As far as the film's direction is concerned, it is helmed by Ranjit Kapoor, the man who was the dialogue writer of the cult classic JAANE BHI DO YAARO. JAI HO DEMOCRACY is his second film as a director after the forgettable CHINTUJI. The film starts off on an extremely good note. Just when the film is settling down with the script and the viewers, the film starts lagging big time, so much so that it becomes irrational and irritating beyond a point. While the film's writers (Ranjit Kapoor, Sreekanth Agneeaswaran, Bikramjeet Bhullar) had a unique idea, the end product suffers heavily because of bad direction and editing. While the film's first half is (somehow) bearable, the film's second half starts testing your patience. One just did not expect the seasoned actors to ham the way they have done in the mid-course of the film. And sadly, it is the weak second-half that is to be blamed for this fiasco.

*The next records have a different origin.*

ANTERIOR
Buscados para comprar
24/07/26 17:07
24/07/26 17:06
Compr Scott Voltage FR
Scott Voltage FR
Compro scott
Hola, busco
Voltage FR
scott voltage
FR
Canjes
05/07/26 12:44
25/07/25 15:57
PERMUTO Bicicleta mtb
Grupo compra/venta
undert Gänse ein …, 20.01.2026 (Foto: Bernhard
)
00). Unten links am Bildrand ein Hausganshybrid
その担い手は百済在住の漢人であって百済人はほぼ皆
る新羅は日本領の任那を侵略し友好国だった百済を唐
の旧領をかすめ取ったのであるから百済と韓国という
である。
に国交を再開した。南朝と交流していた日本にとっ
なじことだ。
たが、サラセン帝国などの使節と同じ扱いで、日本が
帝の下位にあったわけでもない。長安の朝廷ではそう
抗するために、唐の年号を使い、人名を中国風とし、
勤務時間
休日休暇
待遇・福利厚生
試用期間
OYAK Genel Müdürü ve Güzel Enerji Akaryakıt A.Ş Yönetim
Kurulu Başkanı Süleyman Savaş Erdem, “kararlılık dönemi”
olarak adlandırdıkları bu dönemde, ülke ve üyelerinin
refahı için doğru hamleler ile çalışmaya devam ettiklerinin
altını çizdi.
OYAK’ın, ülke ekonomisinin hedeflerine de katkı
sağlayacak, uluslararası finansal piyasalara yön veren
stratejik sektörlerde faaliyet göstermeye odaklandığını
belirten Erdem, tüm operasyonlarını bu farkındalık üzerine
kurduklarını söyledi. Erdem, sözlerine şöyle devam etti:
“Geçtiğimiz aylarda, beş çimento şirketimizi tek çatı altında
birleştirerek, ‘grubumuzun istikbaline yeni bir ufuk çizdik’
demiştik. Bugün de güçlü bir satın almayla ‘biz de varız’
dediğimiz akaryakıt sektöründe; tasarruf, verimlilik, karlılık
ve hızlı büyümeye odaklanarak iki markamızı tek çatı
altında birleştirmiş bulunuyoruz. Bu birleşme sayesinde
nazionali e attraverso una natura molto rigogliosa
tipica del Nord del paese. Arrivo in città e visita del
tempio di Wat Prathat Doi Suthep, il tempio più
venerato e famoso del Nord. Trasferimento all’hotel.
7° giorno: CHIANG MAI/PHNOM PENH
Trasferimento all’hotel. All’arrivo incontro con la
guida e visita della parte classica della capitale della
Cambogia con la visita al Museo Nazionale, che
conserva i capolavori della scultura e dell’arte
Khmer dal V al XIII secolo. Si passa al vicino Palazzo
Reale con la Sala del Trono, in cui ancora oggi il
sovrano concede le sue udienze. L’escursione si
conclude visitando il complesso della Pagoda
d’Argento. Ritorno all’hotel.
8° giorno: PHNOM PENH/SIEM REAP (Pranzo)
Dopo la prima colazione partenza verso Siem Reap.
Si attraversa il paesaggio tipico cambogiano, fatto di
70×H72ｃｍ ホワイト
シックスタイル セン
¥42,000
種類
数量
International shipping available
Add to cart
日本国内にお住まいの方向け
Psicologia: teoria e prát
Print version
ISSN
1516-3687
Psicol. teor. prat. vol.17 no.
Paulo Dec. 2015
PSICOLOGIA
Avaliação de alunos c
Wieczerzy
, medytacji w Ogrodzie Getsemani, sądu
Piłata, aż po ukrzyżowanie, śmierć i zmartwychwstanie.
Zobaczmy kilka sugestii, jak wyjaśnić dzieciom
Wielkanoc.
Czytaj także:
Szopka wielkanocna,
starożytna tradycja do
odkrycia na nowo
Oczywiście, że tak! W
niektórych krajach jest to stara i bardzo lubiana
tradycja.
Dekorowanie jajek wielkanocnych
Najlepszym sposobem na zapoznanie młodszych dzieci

As far as the performances are concerned, despite having seasoned actors in the film, it is not surprising that not even a single character stays with you by the time the film ends. And the reason for this is purely because the director has not portrayed these actors as characters, instead he has tried to make a handful of caricatures of real life politicians. While Om Puri, Satish Kaushik, Seema Biswas, Adil Hussain and Aamir Bashir play their part as per the demand of the script, it is the ever-so-dependable Annu Kapoor, who excels in the role of a south Indian minister. The rest of the cast merely help to carry the film forward.
In satires like this, it is but obvious that there is no place for romantic songs, as all the tracks featured are basically 'dialogues-in-disguise-of-songs'. The film's music (Ray N Brotherhood) definitely adds glitter to the film. The film's cinematography (Arvind Kannabiran) is average. As told earlier, it is the film's haphazard editing (Roshni D'Souza, Ashwin Hegde) that takes the steam out of the film.
On the whole, JAI HO DEMOCRACY is an average film that can be skipped.